Murray, who also served in Afghanistan, had trouble sitting in traffic, his mother said, because he was accustomed to being in large military vehicles and not stopping on the road. She also said he never felt safe living on the first floor of his apartment, a holdover from his days overseas.

"The way that these kids are trained to survive in combat will kill them when they come back," she said. "Because they're self-sufficient, they don't want help and they want to be able to do things for themselves. They really are handicapped to some degree."

But the effects are different for every individual, Smith said.

Leslie Telfer, a psychologist at the Veterans Affairs hospital in Phoenix, agreed, explaining that the severity of symptoms differs by individual and war experience.

"Somebody who is on a large base that is doing clerical support is going to have a lower level of exposure than someone who is on the bomb squad," Telfer said.

Trauma Is Trauma

But trauma is still trauma for the soldiers that go to war, she said, and her hospital puts patients through programs ranging from coping-skills training to exposure-based therapy, which she said is the toughest for returning soldiers.

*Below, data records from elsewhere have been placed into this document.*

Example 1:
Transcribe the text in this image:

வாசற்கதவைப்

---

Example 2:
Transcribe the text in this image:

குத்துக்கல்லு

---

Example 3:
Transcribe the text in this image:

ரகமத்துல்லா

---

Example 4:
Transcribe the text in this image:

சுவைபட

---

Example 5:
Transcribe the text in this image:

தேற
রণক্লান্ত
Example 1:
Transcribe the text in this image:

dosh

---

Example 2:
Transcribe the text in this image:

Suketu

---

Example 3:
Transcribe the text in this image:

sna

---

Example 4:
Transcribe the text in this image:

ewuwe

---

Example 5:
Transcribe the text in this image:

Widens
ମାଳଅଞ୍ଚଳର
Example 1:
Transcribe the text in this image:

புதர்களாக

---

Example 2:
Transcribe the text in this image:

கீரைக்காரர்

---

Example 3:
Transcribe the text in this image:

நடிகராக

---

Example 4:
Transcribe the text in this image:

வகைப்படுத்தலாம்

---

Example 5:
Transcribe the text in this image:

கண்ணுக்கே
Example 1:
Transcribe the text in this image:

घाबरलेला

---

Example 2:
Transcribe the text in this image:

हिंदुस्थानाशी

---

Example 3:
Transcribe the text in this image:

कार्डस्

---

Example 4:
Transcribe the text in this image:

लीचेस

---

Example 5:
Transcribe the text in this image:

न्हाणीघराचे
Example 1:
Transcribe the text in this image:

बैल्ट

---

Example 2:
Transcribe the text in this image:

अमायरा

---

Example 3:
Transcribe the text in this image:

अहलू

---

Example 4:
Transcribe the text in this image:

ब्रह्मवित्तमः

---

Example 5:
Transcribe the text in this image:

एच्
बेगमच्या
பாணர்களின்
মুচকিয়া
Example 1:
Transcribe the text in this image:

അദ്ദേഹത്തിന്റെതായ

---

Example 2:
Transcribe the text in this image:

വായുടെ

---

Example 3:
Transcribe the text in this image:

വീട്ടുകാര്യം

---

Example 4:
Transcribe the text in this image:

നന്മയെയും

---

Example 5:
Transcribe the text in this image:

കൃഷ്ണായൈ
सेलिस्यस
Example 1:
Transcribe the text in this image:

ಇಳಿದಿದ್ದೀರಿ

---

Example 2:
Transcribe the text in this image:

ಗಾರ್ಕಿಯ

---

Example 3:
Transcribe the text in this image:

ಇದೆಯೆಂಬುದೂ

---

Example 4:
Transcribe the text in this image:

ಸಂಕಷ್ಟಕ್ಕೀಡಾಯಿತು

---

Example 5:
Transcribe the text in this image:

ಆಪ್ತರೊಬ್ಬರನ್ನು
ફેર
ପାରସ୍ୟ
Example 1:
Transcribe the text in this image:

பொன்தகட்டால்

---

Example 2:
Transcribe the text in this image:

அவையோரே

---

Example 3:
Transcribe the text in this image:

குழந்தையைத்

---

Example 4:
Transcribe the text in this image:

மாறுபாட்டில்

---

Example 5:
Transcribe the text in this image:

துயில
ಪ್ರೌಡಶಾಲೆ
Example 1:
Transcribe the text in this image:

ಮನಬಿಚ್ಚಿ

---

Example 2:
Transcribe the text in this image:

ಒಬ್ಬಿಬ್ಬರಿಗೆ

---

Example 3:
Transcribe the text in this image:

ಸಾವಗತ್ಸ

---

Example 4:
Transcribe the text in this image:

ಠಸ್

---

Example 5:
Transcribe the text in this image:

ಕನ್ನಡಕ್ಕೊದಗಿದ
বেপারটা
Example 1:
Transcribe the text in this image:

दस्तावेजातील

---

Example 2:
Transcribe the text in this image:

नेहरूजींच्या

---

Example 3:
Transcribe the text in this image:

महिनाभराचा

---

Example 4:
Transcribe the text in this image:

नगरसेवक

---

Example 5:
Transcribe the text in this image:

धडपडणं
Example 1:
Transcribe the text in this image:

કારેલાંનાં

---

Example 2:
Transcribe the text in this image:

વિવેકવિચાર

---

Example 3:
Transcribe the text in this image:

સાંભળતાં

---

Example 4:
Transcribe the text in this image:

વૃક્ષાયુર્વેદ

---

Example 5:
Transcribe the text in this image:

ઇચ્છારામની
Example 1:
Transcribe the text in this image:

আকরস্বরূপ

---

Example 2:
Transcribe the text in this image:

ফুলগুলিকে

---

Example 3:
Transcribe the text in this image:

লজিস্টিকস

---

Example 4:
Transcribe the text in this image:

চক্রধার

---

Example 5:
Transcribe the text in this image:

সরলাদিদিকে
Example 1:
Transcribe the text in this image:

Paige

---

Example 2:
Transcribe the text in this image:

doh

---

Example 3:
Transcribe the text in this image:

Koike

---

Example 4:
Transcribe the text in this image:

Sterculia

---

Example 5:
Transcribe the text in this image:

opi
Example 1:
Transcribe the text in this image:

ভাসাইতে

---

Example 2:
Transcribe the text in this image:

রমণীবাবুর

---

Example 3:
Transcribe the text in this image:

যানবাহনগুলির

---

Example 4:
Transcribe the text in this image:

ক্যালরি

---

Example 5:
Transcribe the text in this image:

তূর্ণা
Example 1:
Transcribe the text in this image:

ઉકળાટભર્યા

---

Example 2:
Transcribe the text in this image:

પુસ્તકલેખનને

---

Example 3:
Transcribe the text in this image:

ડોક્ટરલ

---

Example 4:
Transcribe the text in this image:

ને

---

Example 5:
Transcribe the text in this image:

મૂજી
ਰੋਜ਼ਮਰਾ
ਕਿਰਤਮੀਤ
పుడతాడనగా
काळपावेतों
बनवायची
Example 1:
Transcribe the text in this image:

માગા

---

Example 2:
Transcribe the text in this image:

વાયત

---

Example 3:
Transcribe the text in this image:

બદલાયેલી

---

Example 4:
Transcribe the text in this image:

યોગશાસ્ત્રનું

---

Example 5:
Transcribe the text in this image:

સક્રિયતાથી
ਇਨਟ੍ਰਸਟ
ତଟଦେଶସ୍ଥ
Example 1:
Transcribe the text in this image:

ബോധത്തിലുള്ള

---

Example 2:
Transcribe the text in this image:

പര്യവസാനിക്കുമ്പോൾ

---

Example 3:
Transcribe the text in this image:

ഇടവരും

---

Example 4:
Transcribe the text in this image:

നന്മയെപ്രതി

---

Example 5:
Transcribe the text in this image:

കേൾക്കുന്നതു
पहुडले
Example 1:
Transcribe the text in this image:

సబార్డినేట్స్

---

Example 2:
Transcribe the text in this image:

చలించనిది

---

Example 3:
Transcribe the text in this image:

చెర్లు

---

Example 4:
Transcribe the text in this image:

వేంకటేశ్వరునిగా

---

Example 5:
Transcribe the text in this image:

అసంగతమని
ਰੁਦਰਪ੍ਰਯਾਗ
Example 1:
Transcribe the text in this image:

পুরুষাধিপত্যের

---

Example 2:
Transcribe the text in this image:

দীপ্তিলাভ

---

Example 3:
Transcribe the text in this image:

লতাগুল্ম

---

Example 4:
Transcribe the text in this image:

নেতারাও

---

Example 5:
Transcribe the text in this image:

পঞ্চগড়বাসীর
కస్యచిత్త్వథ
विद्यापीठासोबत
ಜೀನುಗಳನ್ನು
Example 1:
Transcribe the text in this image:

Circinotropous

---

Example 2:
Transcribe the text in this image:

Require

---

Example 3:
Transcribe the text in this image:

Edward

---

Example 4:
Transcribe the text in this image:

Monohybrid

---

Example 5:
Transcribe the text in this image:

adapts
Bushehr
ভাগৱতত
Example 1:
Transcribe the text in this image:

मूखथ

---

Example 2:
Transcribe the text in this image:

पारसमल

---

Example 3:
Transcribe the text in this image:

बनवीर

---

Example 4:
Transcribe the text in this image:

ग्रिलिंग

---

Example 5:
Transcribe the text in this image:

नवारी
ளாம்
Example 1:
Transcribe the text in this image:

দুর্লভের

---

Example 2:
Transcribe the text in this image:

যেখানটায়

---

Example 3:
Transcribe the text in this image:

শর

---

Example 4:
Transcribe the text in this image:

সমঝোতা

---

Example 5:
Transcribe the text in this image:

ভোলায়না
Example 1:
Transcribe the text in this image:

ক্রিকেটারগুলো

"[The soldiers] actually come face to face with their traumatic memories and the situation they want to avoid," she said. "[The treatment] is more uncomfortable for people, but it's more likely to produce dramatic symptom improvement."

Murray received treatment before he died, but his mother said she believes he would've benefited more from group treatment.

As for Villarreal, who says he doesn't suffer from post-traumatic stress disorder, life has been different from what he knew at age 18. But he said he is more focused after coming back from war and is committed to earning his bachelor's degree.

"I'm a little bit behind the power curve," he said. "[But] I have more experience in the world than other students. Everything happens for a reason."